Passage for review
Like probably 90% of the pregnant population, having a little one on the way sent our loosey-goosey "one day" house to-do list into overdrive. Some of the things we'd dreamingly talked about doing took on the urgency of my bladder at 3 a.m., while others just... yeah, not going to happen. Our priority projects are the ones in the future nursery/current guest room and the hallway outside her room. Basically, activities that could massively disrupt a (perfectly content and sleeping, obviously) baby.
Let's refresh. Our guest room is an average-sized second bedroom for Capitol Hill, meaning miniscule for you suburbanites. It has great light and is right next door to our bedroom, but it also features ugly built-ins from the 1970's-era ugly step-sibling of Ikea.

Exercise brief
In the post about getting the house ready for a baby, where is the guest room in relation to the writer's own bedroom?

Available data
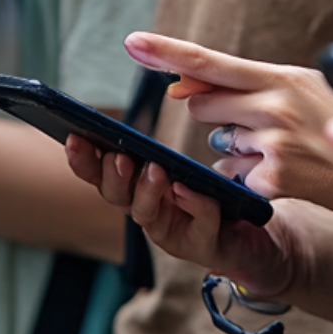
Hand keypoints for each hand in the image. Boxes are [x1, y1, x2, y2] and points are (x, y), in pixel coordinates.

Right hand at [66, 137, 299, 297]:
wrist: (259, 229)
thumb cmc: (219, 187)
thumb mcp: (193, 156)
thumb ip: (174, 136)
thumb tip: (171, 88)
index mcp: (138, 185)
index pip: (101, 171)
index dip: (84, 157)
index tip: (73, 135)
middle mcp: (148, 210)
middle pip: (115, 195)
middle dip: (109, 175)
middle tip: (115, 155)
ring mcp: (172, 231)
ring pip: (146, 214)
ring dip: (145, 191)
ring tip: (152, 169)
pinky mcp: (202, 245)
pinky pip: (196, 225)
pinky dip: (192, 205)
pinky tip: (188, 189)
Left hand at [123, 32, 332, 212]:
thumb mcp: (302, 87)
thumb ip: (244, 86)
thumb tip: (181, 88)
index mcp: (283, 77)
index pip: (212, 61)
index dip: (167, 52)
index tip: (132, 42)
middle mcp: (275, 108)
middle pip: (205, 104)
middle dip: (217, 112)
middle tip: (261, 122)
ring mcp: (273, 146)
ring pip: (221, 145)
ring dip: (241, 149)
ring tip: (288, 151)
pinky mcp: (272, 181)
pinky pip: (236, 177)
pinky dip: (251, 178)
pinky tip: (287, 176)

* * *

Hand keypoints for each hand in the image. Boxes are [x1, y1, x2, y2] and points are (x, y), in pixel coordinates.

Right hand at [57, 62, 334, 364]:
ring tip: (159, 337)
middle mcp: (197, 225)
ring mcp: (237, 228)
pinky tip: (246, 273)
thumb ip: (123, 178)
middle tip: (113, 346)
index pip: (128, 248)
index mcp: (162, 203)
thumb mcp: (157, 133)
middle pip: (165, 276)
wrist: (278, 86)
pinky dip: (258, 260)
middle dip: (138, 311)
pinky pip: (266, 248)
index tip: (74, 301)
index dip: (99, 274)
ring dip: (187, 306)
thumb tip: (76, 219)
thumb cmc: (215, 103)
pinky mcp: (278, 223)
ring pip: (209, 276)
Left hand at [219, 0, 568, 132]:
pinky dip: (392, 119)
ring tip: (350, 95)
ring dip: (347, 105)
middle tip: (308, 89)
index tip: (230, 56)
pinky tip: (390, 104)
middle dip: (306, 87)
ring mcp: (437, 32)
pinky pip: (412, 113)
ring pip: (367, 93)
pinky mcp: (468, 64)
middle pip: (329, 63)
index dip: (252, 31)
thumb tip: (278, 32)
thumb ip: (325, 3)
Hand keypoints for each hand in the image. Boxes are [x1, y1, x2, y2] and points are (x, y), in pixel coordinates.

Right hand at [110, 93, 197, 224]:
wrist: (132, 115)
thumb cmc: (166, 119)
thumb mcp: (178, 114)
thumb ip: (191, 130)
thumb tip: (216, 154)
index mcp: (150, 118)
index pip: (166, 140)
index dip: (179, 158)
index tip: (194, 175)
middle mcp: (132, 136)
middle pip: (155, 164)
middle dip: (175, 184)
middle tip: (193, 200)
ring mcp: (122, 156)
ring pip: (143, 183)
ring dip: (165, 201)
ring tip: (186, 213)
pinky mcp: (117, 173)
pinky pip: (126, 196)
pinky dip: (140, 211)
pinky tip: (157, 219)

Response
It is right next door to their bedroom.